» **Task description**:
Without changing a thing, reproduce the entire listing and leave out its pictures.

** Opening The data block **

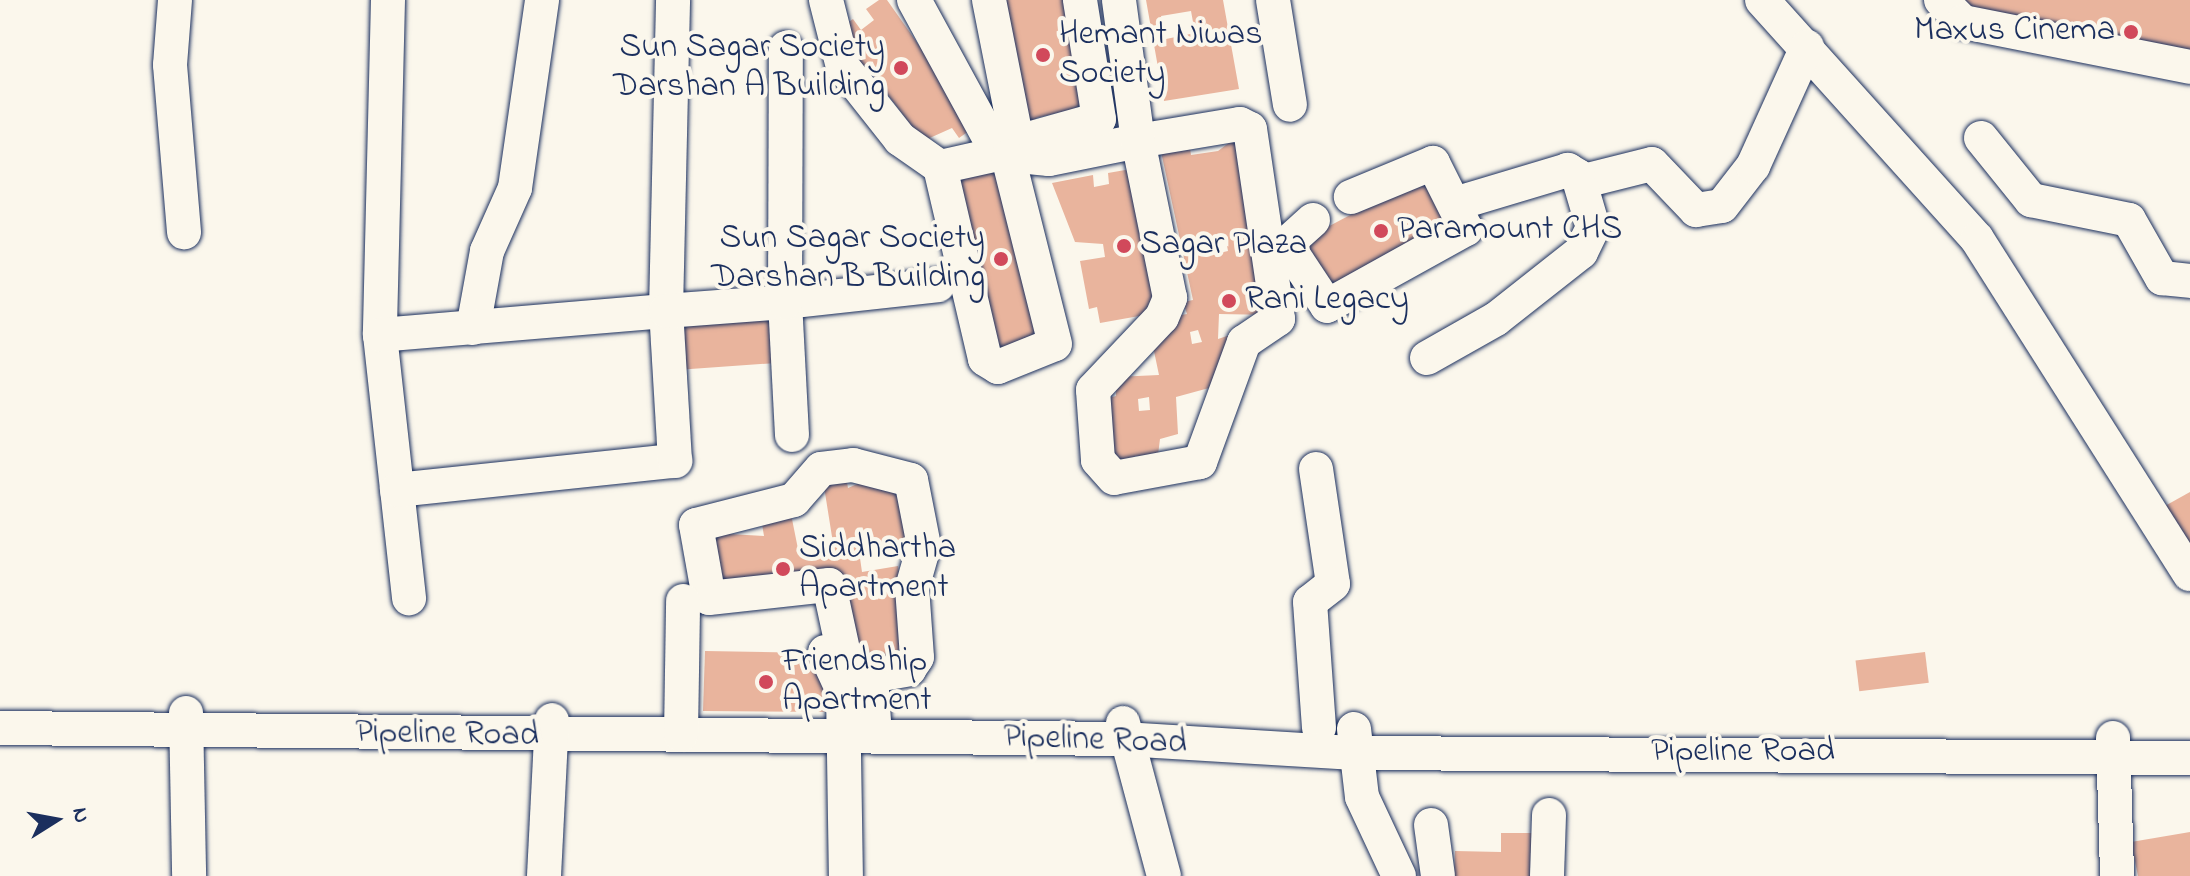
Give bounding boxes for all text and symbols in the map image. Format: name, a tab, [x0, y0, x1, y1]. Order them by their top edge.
place label: Maxus Cinema	[1914, 12, 2115, 52]
place label: Hemant Niwas Society	[1059, 15, 1262, 94]
marker: Maxus Cinema	[2122, 23, 2140, 41]
place label: Sun Sagar Society Darshan A Building	[613, 28, 885, 108]
marker: Hemant Niwas Society	[1034, 46, 1052, 64]
marker: Sun Sagar Society Darshan A Building	[892, 59, 910, 77]
place label: Paramount CHS	[1397, 211, 1622, 251]
place label: Sun Sagar Society Darshan B Building	[711, 219, 985, 298]
marker: Paramount CHS	[1372, 222, 1390, 240]
place label: Sagar Plaza	[1140, 226, 1307, 266]
marker: Sagar Plaza	[1115, 237, 1133, 255]
marker: Sun Sagar Society Darshan B Building	[992, 250, 1010, 268]
place label: Rani Legacy	[1245, 281, 1409, 321]
marker: Rani Legacy	[1220, 292, 1238, 310]
place label: Siddhartha Apartment	[799, 529, 956, 608]
marker: Siddhartha Apartment	[774, 560, 792, 578]
place label: Friendship Apartment	[782, 642, 932, 722]
marker: Friendship Apartment	[757, 673, 775, 691]
street label: Pipeline Road	[355, 713, 539, 757]
street label: Pipeline Road	[1002, 717, 1188, 765]
street label: Pipeline Road	[1651, 733, 1835, 773]
north arrow	[16, 780, 96, 860]
text: N	[62, 805, 97, 826]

** Closing The data block **

» **Result for this exercise**:
Give bounding boxes for all text and symbols in the map image. Format: name, a tab, [x0, y0, x1, y1]. Order them by their top edge.
place label: Maxus Cinema	[1914, 12, 2115, 52]
place label: Hemant Niwas Society	[1059, 15, 1262, 94]
marker: Maxus Cinema	[2122, 23, 2140, 41]
place label: Sun Sagar Society Darshan A Building	[613, 28, 885, 108]
marker: Hemant Niwas Society	[1034, 46, 1052, 64]
marker: Sun Sagar Society Darshan A Building	[892, 59, 910, 77]
place label: Paramount CHS	[1397, 211, 1622, 251]
place label: Sun Sagar Society Darshan B Building	[711, 219, 985, 298]
marker: Paramount CHS	[1372, 222, 1390, 240]
place label: Sagar Plaza	[1140, 226, 1307, 266]
marker: Sagar Plaza	[1115, 237, 1133, 255]
marker: Sun Sagar Society Darshan B Building	[992, 250, 1010, 268]
place label: Rani Legacy	[1245, 281, 1409, 321]
marker: Rani Legacy	[1220, 292, 1238, 310]
place label: Siddhartha Apartment	[799, 529, 956, 608]
marker: Siddhartha Apartment	[774, 560, 792, 578]
place label: Friendship Apartment	[782, 642, 932, 722]
marker: Friendship Apartment	[757, 673, 775, 691]
street label: Pipeline Road	[355, 713, 539, 757]
street label: Pipeline Road	[1002, 717, 1188, 765]
street label: Pipeline Road	[1651, 733, 1835, 773]
north arrow	[16, 780, 96, 860]
text: N	[62, 805, 97, 826]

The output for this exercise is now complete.